Haciendo un breve repaso a nuestra historia cultural de los últimos 100 años podemos observar un cambio radical en cuanto a los valores que han de mover nuestras actuaciones y decisiones laborales y personales.

Me refiero concretamente a que hemos pasado de la cultura del esfuerzo y sacrificio a la cultura del ocio y disfrute en menos de dos generaciones. Nuestros abuelos y aún nuestros padres valoraban por influencia cultural y quizás también por acontecimientos históricos de guerra y escasez, el tener un empleo como algo excepcional, que había que agradecer, por lo que había que sacrificarse y a lo que incluso debían condicionar toda su vida.

Nuestros hijos y las nuevas generaciones que entran a formar parte de nuestros equipos de trabajo valoran ante todo la motivación en todas las facetas de la vida (incluida la laboral), el ocio, la diversión y vivir el momento.

En medio está la llamada ‘generación sándwich’ por muchos motivos, pero entre otros por este, que hemos crecido en un ambiente cultural de sólidos principios de cultura del trabajo y responsabilidad pero tenemos que gestionar equipos y educar a hijos cuyos valores ya no son los mismos.

Evidentemente la tarea es complicada, porque es difícil aceptar y asumir valores no inculcados desde la infancia y todo cambio supone un esfuerzo. El tema es que quizás y hasta que la historia nos vuelva a demostrar que toda tendencia es cíclica, tenemos la responsabilidad de asegurar esta transición desde el punto de vista de la sensatez y la moderación, encontrando un término medio entre ambas posturas.

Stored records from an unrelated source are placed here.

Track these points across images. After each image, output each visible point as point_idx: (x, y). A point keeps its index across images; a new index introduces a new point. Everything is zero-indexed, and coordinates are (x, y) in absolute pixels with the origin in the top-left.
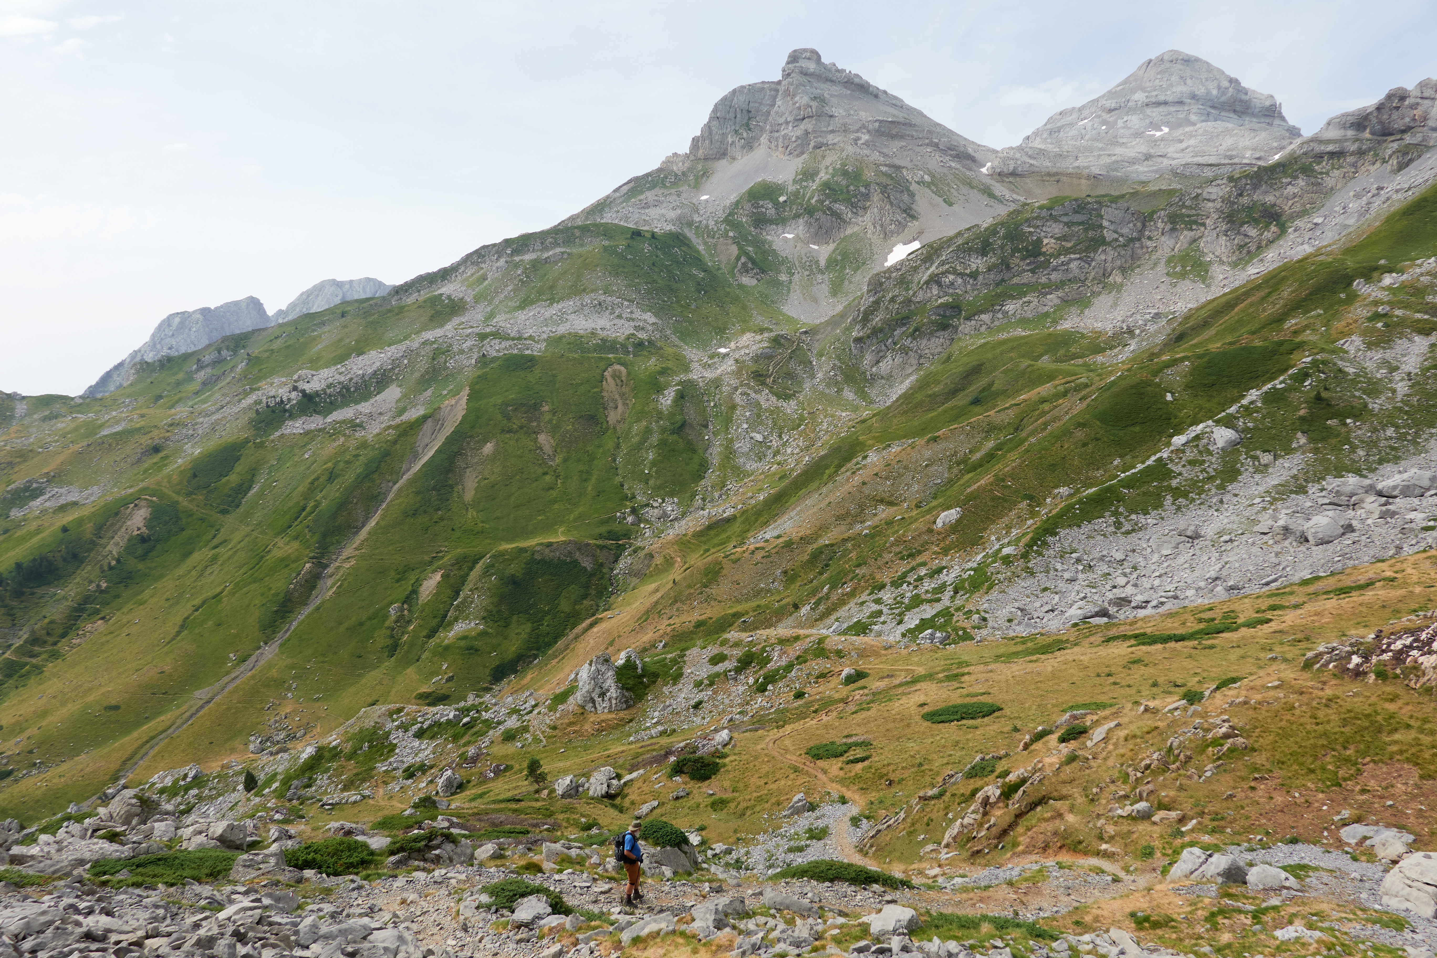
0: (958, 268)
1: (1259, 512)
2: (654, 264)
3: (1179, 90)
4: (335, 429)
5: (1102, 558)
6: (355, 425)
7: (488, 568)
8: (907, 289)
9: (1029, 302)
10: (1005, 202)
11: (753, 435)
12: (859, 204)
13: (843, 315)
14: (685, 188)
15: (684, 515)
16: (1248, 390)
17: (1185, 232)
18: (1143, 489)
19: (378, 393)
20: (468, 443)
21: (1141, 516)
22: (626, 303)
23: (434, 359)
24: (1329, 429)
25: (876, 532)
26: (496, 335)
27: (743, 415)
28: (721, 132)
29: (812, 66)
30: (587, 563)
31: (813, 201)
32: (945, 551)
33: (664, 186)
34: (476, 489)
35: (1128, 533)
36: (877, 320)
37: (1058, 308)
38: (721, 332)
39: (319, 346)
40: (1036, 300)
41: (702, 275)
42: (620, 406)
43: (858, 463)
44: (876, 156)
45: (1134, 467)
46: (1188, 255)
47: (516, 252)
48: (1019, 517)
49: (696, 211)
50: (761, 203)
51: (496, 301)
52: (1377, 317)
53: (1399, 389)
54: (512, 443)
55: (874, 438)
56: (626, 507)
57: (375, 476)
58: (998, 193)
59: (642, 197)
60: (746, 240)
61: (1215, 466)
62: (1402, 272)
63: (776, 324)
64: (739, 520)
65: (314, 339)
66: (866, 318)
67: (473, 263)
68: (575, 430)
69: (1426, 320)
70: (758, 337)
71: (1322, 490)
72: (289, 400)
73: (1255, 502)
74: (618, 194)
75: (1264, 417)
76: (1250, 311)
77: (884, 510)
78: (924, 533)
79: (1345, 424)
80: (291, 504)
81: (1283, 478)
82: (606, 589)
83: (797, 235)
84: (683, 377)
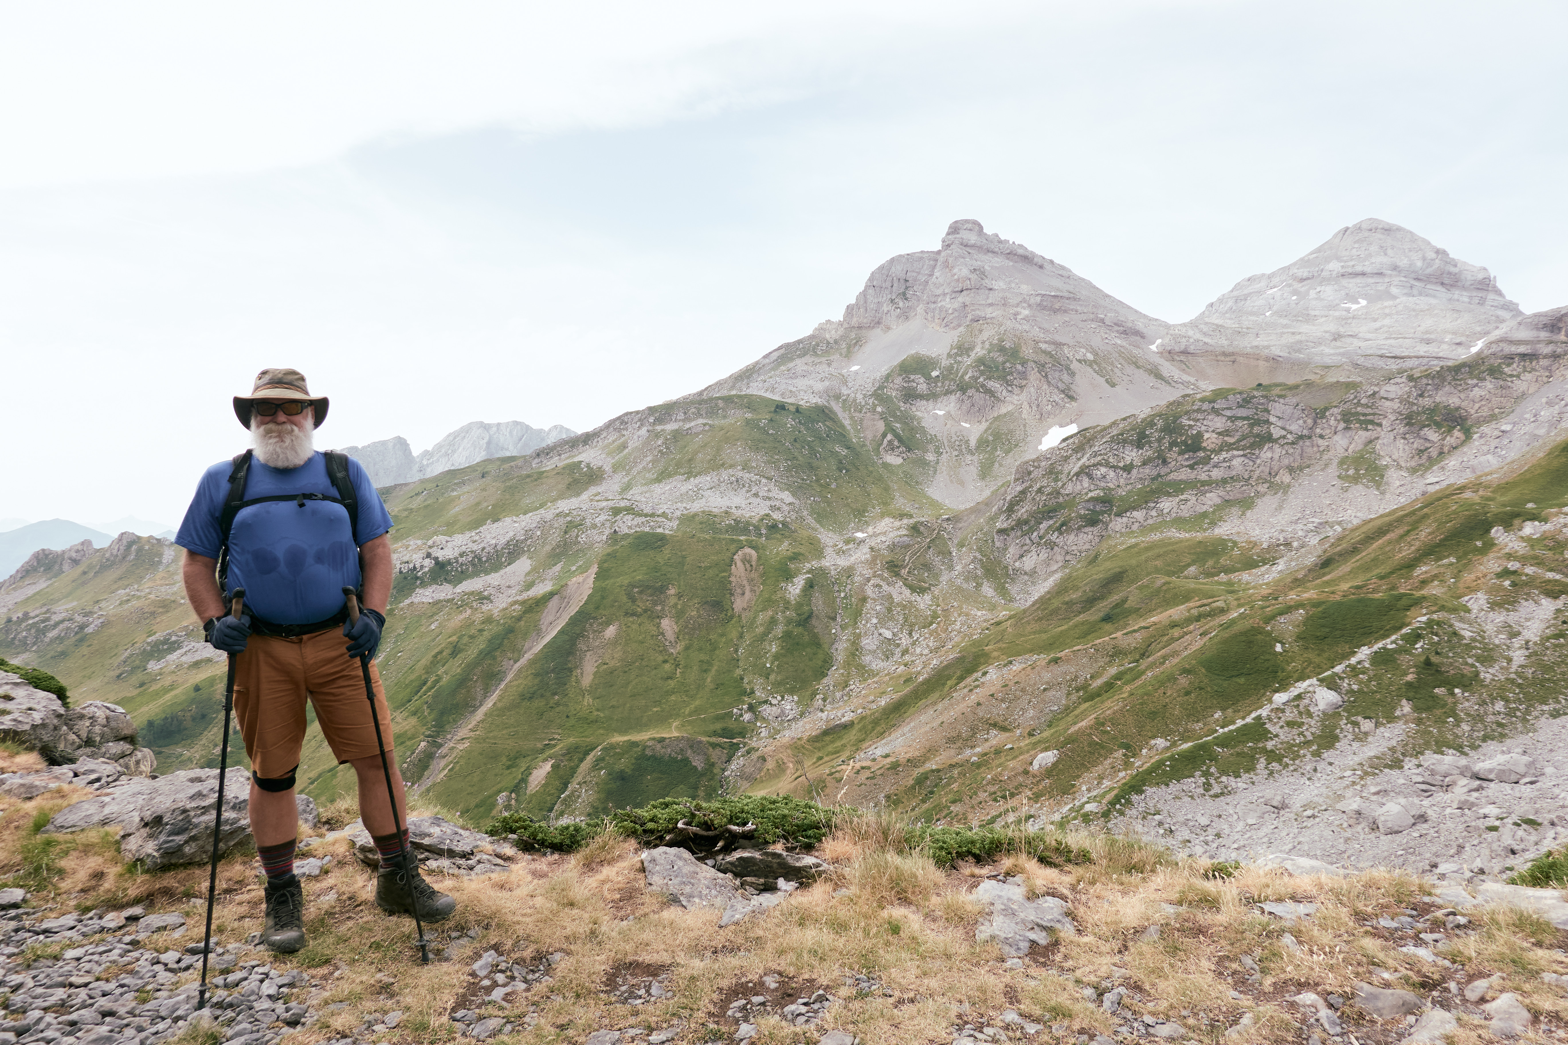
0: (1111, 460)
1: (1347, 787)
2: (795, 440)
3: (1379, 261)
4: (463, 601)
5: (1185, 823)
6: (482, 598)
7: (599, 760)
8: (1056, 480)
9: (1186, 500)
10: (1173, 384)
11: (882, 631)
12: (1015, 382)
13: (988, 504)
14: (836, 357)
15: (802, 714)
16: (1359, 647)
17: (1360, 432)
18: (1238, 749)
19: (509, 564)
20: (591, 625)
21: (1232, 779)
22: (764, 481)
23: (566, 532)
24: (1435, 697)
25: (983, 762)
26: (629, 510)
27: (873, 609)
28: (876, 301)
29: (973, 238)
30: (698, 762)
31: (967, 378)
32: (1036, 798)
33: (816, 354)
34: (595, 674)
35: (1216, 796)
36: (1022, 512)
37: (1218, 508)
38: (860, 514)
39: (457, 509)
40: (1194, 499)
41: (844, 452)
42: (748, 593)
43: (977, 680)
44: (1036, 332)
45: (1233, 723)
46: (1362, 457)
47: (659, 421)
48: (1113, 767)
49: (845, 382)
50: (912, 377)
51: (635, 471)
52: (1506, 573)
53: (1515, 658)
54: (634, 627)
55: (1000, 649)
56: (743, 703)
57: (497, 653)
58: (1165, 374)
59: (791, 365)
60: (894, 416)
61: (1313, 730)
62: (1545, 520)
63: (920, 508)
64: (857, 727)
65: (452, 500)
66: (1011, 509)
67: (615, 429)
68: (699, 616)
69: (1556, 581)
70: (897, 524)
71: (1419, 766)
72: (422, 567)
73: (1346, 774)
74: (767, 361)
75: (1370, 680)
76: (1387, 549)
77: (996, 736)
78: (1019, 774)
79: (1453, 694)
80: (413, 677)
81: (1381, 749)
82: (715, 790)
83: (949, 413)
84: (815, 564)
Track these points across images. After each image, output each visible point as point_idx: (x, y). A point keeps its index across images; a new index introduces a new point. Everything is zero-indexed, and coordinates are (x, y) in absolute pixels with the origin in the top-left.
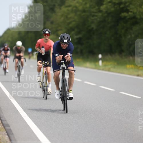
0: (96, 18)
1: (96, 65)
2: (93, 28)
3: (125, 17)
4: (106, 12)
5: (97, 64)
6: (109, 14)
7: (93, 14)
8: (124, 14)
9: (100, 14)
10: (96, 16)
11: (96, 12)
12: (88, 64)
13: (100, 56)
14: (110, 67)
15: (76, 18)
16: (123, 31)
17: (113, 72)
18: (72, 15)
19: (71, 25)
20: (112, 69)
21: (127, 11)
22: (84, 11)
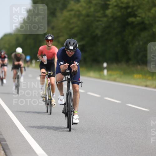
0: (100, 23)
1: (100, 75)
3: (133, 22)
4: (112, 17)
5: (101, 73)
6: (115, 18)
7: (97, 19)
8: (131, 19)
9: (105, 19)
10: (101, 21)
11: (100, 17)
12: (92, 74)
13: (105, 65)
14: (115, 76)
15: (79, 23)
16: (130, 37)
17: (119, 82)
18: (74, 20)
19: (73, 31)
20: (118, 79)
21: (135, 16)
22: (88, 16)
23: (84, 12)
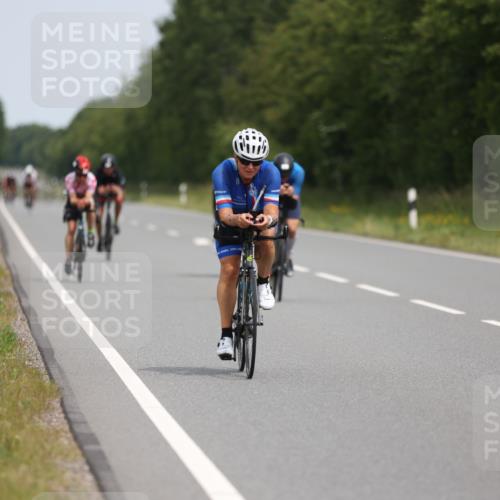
0: (398, 59)
1: (397, 228)
2: (386, 98)
3: (498, 59)
4: (432, 41)
5: (401, 221)
6: (440, 46)
7: (387, 46)
8: (493, 50)
9: (412, 47)
10: (399, 54)
12: (370, 224)
13: (412, 195)
15: (327, 61)
16: (492, 106)
18: (312, 54)
19: (309, 89)
20: (453, 240)
22: (355, 38)
23: (343, 27)
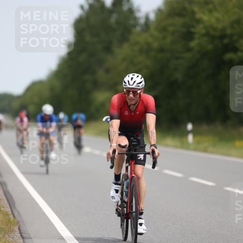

Esto supone que debemos respetar las prioridades personales de las nuevas generaciones pero también debemos inculcar que el esfuerzo (y por qué no, el llamado sacrificio) no es algo inútil. Todos sabemos que aquellas cosas que más nos cuestan obtener son las que más apreciamos, mientras las que nos vienen dadas difícilmente las sabemos valorar y quizás sea porque el verdadero disfrute lo obtenemos en el camino de la consecución más que en la meta.

A todos nos hace falta tiempo de ocio y disfrute, es esencial, pero también sabemos a qué nos lleva el anteponer estas prioridades a todo lo demás. Una sociedad no funcionaría como tal si cada miembro individual de la misma sólo se preocupara por su propio divertimento o prioridades sin tener en cuenta las del conjunto. Probablemente nadie estaría interesado en tener amigos (sólo para divertirse con ellos), en ejercer profesiones que ayuden al resto de la sociedad (y no me refiero a altruismo o profesiones no remuneradas) o incluso formar una familia.

Sirva esta reflexión como una llamada a la responsabilidad de nuestra generación y como un reconocimiento de la difícil pero esencial tarea que hemos de abordar.